Perhaps the most surprising thing for most people to grasp is that the work of a game writer is … well, work. It’s not as simple as sitting down, writing whatever you want, and calling it a game. In the case of a live product, you need to be keeping track of all of the moving parts — and believe me, they move faster than level 29 of Tetris — in order to maintain a solid narrative. You also need a healthy dose of technical aptitude, or at least the ability to pick up on new softwares quickly. I use complex spreadsheet functions, Unity, and git on a daily basis, none of which I had studied before working in games.

Process, Process, Process

It takes a village to make a game. Sometimes it takes what feels like several dozen villages. From ideation to release, the game-making process is a multidisciplinary feat. There are brainstorming sessions, design documents, scoping meetings, technologies to develop, bits of art and animations to render, fires to put out, endless rounds of testing and iteration and bug fixes… and that’s just in the span of one development cycle.

All the while, a writer needs to be aware of what’s going on so as to keep the narrative from unraveling. When a new feature makes its way into a game, the writer has to ask, “What’s the wrapper? How does this make sense in this world? How do we communicate this to the player?” When a feature gets pulled out of a game, the writer has to ask, “How does this change the narrative? What text is affected? Does this leave gaping plot holes?”

There’s always the issue of brevity, too. As the good pair Strunk and White penned in The Elements of Style, “Omit needless words.” In mobile games, especially, there is a delicate balancing act between meandering, atmospheric, effusive, world-building prose and the mechanical — i.e., “X does Y. Go do it now.” To leave a little room for flavor, messaging gameplay mechanics to the player requires more than just words; it’s in UI flow, art, animation, tech, and other subtle, non-verbal elements. Again, it takes a village.
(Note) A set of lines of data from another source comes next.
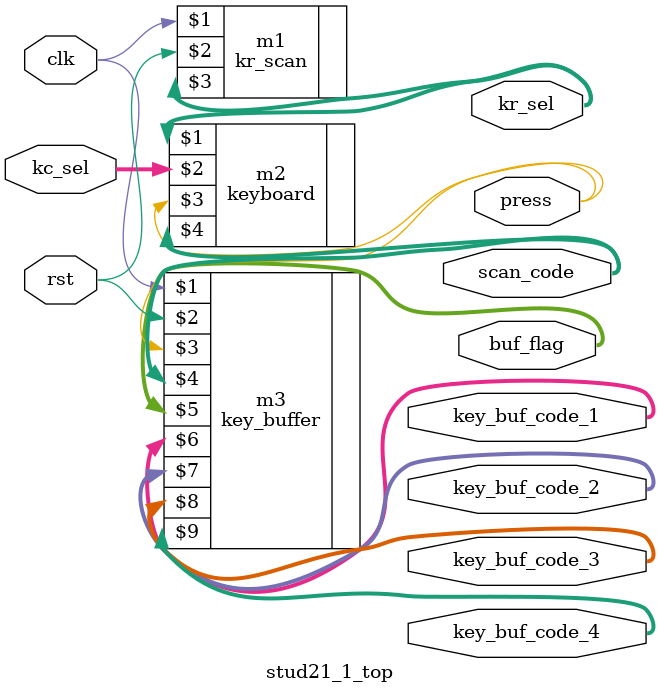
<source format=v>
module stud21_1_top(clk,rst,kc_sel,kr_sel,press,scan_code,buf_flag,key_buf_code_1,key_buf_code_2,key_buf_code_3,key_buf_code_4);
	input clk,rst;
	input [3:0] kc_sel;
	output [3:0] kr_sel;
	output press;
	output [3:0]scan_code;
	output [5:0]buf_flag;
	output [23:0] key_buf_code_1;
	output [23:0] key_buf_code_2;
	output [31:0] key_buf_code_3;
	output [31:0] key_buf_code_4;
	
	kr_scan m1(clk,rst,kr_sel);
	keyboard m2(kr_sel,kc_sel,press,scan_code);
	key_buffer m3(clk,rst,press,scan_code,buf_flag,key_buf_code_1,key_buf_code_2,key_buf_code_3,key_buf_code_4);
endmodule 
</source>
Then translation enters the picture. If your game is multilingual, every stitch of text must be translated. Idioms, jokes, slang — these things that give a game flavor and personality are the hardest to globalize. Becoming a polyglot and doing the work yourself is one unlikely route, but most studios employ designated translators, whether in-house or out-of-house. Establishing a strong foundation of communication with your translators can be the difference between Final Fantasy VI and Final Fantasy XII.
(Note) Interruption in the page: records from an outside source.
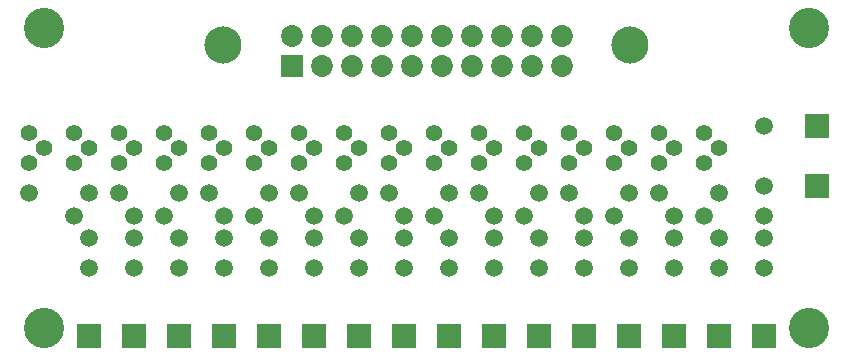
<source format=gts>
G04 Output by ViewMate Deluxe V11.0.9  PentaLogix LLC*
G04 Thu Nov 20 16:07:24 2014*
%FSLAX33Y33*%
%MOMM*%
%IPPOS*%
%ADD114R,1.8542X1.8542*%
%ADD115C,1.8542*%
%ADD116C,3.1496*%
%ADD117C,1.5113*%
%ADD118C,1.4122*%
%ADD119C,3.4036*%
%ADD120R,2.0041X2.0041*%

%LPD*%
X0Y0D2*D114*G1X24384Y25654D3*D115*X24384Y28194D3*X26924Y28194D3*X29464Y28194D3*X32004Y28194D3*X34544Y28194D3*X37084Y28194D3*X39624Y28194D3*X42164Y28194D3*X44704Y28194D3*X47244Y28194D3*X47244Y25654D3*X44704Y25654D3*X42164Y25654D3*X39624Y25654D3*X37084Y25654D3*X34544Y25654D3*X32004Y25654D3*X29464Y25654D3*X26924Y25654D3*D116*X53061Y27457D3*X18567Y27457D3*D117*X2159Y14859D3*X7239Y8509D3*X7239Y11049D3*X5969Y12954D3*X7239Y14859D3*X9779Y14859D3*X14859Y14859D3*X17399Y14859D3*X22479Y11049D3*X22479Y8509D3*X18669Y8509D3*X14859Y8509D3*X11049Y8509D3*X11049Y11049D3*X11049Y12954D3*X13589Y12954D3*X14859Y11049D3*X18669Y11049D3*X18669Y12954D3*X21209Y12954D3*X22479Y14859D3*X25019Y14859D3*X30099Y14859D3*X32639Y14859D3*X37719Y14859D3*X40259Y14859D3*X45339Y14859D3*X47879Y14859D3*X52959Y14859D3*X55499Y14859D3*X60579Y11049D3*X64389Y12954D3*X64389Y11049D3*X64389Y8509D3*X60579Y8509D3*X56769Y8509D3*X52959Y8509D3*X49149Y8509D3*X45339Y8509D3*X41529Y8509D3*X37719Y8509D3*X33909Y8509D3*X30099Y8509D3*X26289Y8509D3*X26289Y11049D3*X26289Y12954D3*X28829Y12954D3*X30099Y11049D3*X33909Y11049D3*X33909Y12954D3*X36449Y12954D3*X37719Y11049D3*X41529Y11049D3*X41529Y12954D3*X44069Y12954D3*X45339Y11049D3*X49149Y11049D3*X49149Y12954D3*X51689Y12954D3*X52959Y11049D3*X56769Y11049D3*X56769Y12954D3*X59309Y12954D3*X60579Y14859D3*X64389Y15494D3*X64389Y20574D3*D118*X59309Y17399D3*X60579Y18669D3*X59309Y19939D3*X55499Y19939D3*X56769Y18669D3*X55499Y17399D3*X44069Y17399D3*X47879Y17399D3*X51689Y17399D3*X52959Y18669D3*X51689Y19939D3*X49149Y18669D3*X47879Y19939D3*X45339Y18669D3*X44069Y19939D3*X40259Y19939D3*X41529Y18669D3*X40259Y17399D3*X25019Y17399D3*X28829Y17399D3*X32639Y17399D3*X36449Y17399D3*X37719Y18669D3*X36449Y19939D3*X33909Y18669D3*X32639Y19939D3*X30099Y18669D3*X28829Y19939D3*X26289Y18669D3*X25019Y19939D3*X21209Y19939D3*X22479Y18669D3*X21209Y17399D3*X13589Y17399D3*X17399Y17399D3*X18669Y18669D3*X17399Y19939D3*X14859Y18669D3*X13589Y19939D3*X9779Y19939D3*X11049Y18669D3*X9779Y17399D3*X5969Y17399D3*X7239Y18669D3*X5969Y19939D3*X2159Y19939D3*X3429Y18669D3*X2159Y17399D3*D119*X68199Y3429D3*X68199Y28829D3*X3429Y28829D3*X3429Y3429D3*D120*X68834Y20574D3*X68834Y15494D3*X7239Y2794D3*X11049Y2794D3*X14859Y2794D3*X18669Y2794D3*X22479Y2794D3*X26289Y2794D3*X30099Y2794D3*X33909Y2794D3*X37719Y2794D3*X41529Y2794D3*X45339Y2794D3*X49149Y2794D3*X52959Y2794D3*X56769Y2794D3*X60579Y2794D3*X64389Y2794D3*X0Y0D2*M02*
</source>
Speaking again for the mobile space and other live products, the work doesn’t stop when a game hits the virtual shelves. Reset back to brainstorming and get ready to go again, because if you’re lucky, people will like your game and want more content for it. Forever. Or thereabouts.

Worth it?

A lot of people balk when they hear I work in games. “Didn’t you hear about Konami?” they ask. “And what about your future, won’t you just get laid off eventually?”

Look, no job is perfect. No industry is exempt from controversy. Fortunately, I’ve never worked with a studio that puts its employees through the gauntlets for which Konami is infamous. As for my future, it’s true that games can be a tenuous industry. In fact, I was laid off from my first QA gig after the studio ran out of money. But I found more work. As long as people play games, the industry will need people to help make them. I’d worry more if I were trying to make it as a novelist instead of a game writer.

Hands down, I wouldn’t trade my career for anything in the world. Just like that alterverse version of the Water Temple I mentioned earlier, working in games is nonstop feat of endurance, critical thinking, constant innovation, occasional crying, and a whole lot of asking everyone around you for input — but the challenge is all upside, as far as I’m concerned. The only downside is having to put on pants.